## Testo da leggere
'''

Infatti, se per sette anni la guerra civile siriana è stata anche un micidiale scontro su procura (quindi un confronto indiretto fra potenze esterne, regionali e no), adesso, alla resa dei conti, e nel momento in cui si ritiene di poter celebrare la fine dello Stato Islamico, tutti i protagonisti si ritrovano sullo stesso martoriato territorio, e sull’intera area. E tutti si danno ormai battaglia a viso aperto.

È un teatro di guerra in cui si affrontano in molti, in una complicatissima frammentazione, e dove ognuno cerca di ritagliarsi un ruolo e la sua definitiva zona d’influenza: ci sono la Russia, l’Iran, gli Stati Uniti, Bashar al-Assad, le schegge jihadiste, le milizie che gli sono rimaste ostili, più di recente Israele, e naturalmente la Turchia di un Recep Tayyip Erdogan. Il quale, con la tesi della ‘minaccia esterna permanente’, manipola un focoso e radicale nazionalismo, che sul piano interno si traduce in una feroce repressione antidemocratica, come dimostrano le condanne all’ergastolo di sei giornalisti accusati di ‘intelligence’ con uno dei tanti nemici (in questo caso i seguaci del predicatore in esilio Fehtullah Gülen) che il ‘sultano’ non si inventa, ma esaspera a dismisura, ingigantisce, facendone il pretesto per violare ogni sorta di diritto umano.

È su questa impalcatura, su questa narrazione, e su questi orrori che il satrapo di Ankara ha lanciato la sua offensiva contro i Curdi di Siria, quelle ‘Unità di protezione del popolo’ (Ypg) che si sono rivelate la punta di lancia nella lotta all’Isis e nella riconquista delle loro roccaforti. Il problema è che quegli stessi Curdi godono della protezione (provvisoria?) degli Stati Uniti, mentre sull’altro fronte la Russia di Vladimir Putin, che non vuole compromettere la recente alleanza con l’ondivago leader turco, li abbandona al loro destino. In un polverone di ‘tutti contro tutti’ (in cui si inseriscono anche i duellanti Iran e Israele), gravido di incertezze.

'''

Righe di dati:
'''

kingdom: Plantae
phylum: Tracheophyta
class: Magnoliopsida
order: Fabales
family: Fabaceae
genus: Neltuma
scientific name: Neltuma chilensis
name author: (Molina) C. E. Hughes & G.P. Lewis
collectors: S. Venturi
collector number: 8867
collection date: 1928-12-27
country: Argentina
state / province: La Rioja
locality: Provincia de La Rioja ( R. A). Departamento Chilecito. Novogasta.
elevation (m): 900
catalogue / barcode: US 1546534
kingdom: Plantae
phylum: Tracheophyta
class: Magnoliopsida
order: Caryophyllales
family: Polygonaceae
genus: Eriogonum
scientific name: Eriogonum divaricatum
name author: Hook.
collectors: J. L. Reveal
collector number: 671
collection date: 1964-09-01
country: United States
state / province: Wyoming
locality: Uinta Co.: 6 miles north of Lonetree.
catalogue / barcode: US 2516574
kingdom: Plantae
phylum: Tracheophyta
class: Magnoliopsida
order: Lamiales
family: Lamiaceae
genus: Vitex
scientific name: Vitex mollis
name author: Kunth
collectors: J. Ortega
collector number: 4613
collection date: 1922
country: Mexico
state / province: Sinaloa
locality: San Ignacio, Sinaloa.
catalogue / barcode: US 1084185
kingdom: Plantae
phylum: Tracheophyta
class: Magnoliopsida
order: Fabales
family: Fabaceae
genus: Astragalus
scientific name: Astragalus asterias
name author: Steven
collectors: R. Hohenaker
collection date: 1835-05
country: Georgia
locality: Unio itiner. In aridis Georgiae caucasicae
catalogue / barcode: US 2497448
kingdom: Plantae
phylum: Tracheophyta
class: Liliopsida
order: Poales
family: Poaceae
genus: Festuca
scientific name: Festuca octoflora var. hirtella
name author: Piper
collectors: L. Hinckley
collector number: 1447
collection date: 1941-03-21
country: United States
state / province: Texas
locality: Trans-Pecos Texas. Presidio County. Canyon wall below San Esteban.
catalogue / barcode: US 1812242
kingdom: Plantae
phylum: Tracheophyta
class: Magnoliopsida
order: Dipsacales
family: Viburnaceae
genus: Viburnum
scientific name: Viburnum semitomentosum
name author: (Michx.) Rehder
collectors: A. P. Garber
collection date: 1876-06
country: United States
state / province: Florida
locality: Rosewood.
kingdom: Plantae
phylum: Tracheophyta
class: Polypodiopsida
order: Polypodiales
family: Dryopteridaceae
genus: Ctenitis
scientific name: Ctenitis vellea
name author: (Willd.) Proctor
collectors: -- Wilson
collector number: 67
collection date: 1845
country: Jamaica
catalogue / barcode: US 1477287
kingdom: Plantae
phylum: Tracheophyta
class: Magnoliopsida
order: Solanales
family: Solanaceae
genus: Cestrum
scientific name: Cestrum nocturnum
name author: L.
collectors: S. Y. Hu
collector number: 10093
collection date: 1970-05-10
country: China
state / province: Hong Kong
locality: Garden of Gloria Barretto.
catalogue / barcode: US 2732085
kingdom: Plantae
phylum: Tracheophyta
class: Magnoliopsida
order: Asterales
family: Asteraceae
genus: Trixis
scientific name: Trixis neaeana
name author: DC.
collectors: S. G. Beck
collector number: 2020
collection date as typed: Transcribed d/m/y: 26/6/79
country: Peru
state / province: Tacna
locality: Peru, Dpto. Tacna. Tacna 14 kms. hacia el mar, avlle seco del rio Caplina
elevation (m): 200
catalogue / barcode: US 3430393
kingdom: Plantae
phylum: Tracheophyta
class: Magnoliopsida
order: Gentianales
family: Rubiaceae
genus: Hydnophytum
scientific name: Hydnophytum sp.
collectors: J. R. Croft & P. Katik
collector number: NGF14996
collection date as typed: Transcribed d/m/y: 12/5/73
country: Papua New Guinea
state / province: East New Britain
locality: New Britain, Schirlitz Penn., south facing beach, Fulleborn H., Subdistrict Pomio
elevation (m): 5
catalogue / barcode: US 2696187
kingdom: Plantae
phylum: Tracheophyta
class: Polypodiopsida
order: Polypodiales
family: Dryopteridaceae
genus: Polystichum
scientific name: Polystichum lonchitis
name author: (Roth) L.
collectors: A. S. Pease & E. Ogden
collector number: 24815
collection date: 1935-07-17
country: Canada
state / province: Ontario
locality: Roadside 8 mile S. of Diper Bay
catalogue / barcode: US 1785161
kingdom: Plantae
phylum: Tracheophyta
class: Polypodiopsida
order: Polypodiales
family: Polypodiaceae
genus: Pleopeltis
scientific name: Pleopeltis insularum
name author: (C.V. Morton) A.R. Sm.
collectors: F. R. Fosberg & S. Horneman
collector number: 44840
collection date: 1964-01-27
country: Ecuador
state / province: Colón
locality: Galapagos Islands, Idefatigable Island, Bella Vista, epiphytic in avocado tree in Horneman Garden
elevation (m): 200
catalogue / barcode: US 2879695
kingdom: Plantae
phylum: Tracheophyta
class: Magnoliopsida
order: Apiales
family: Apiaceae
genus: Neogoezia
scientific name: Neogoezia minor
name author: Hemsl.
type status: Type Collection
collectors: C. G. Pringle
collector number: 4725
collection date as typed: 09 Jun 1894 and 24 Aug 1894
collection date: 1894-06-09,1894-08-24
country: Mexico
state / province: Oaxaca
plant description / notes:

'''

## Consegna scritta A
Nel testo sulla guerra in Siria, a quale pena sono stati condannati i sei giornalisti accusati di "intelligence" con il nemico?
## Consegna scritta B
Ricopia dal testo sulla guerra in Siria il brano che va da "È su questa" fino a "gravido di incertezze.", quest'ultimo incluso.

## Risposta corretta A
Sono stati condannati all'ergastolo.

## Risposta corretta B
È su questa impalcatura, su questa narrazione, e su questi orrori che il satrapo di Ankara ha lanciato la sua offensiva contro i Curdi di Siria, quelle ‘Unità di protezione del popolo’ (Ypg) che si sono rivelate la punta di lancia nella lotta all’Isis e nella riconquista delle loro roccaforti. Il problema è che quegli stessi Curdi godono della protezione (provvisoria?) degli Stati Uniti, mentre sull’altro fronte la Russia di Vladimir Putin, che non vuole compromettere la recente alleanza con l’ondivago leader turco, li abbandona al loro destino. In un polverone di ‘tutti contro tutti’ (in cui si inseriscono anche i duellanti Iran e Israele), gravido di incertezze.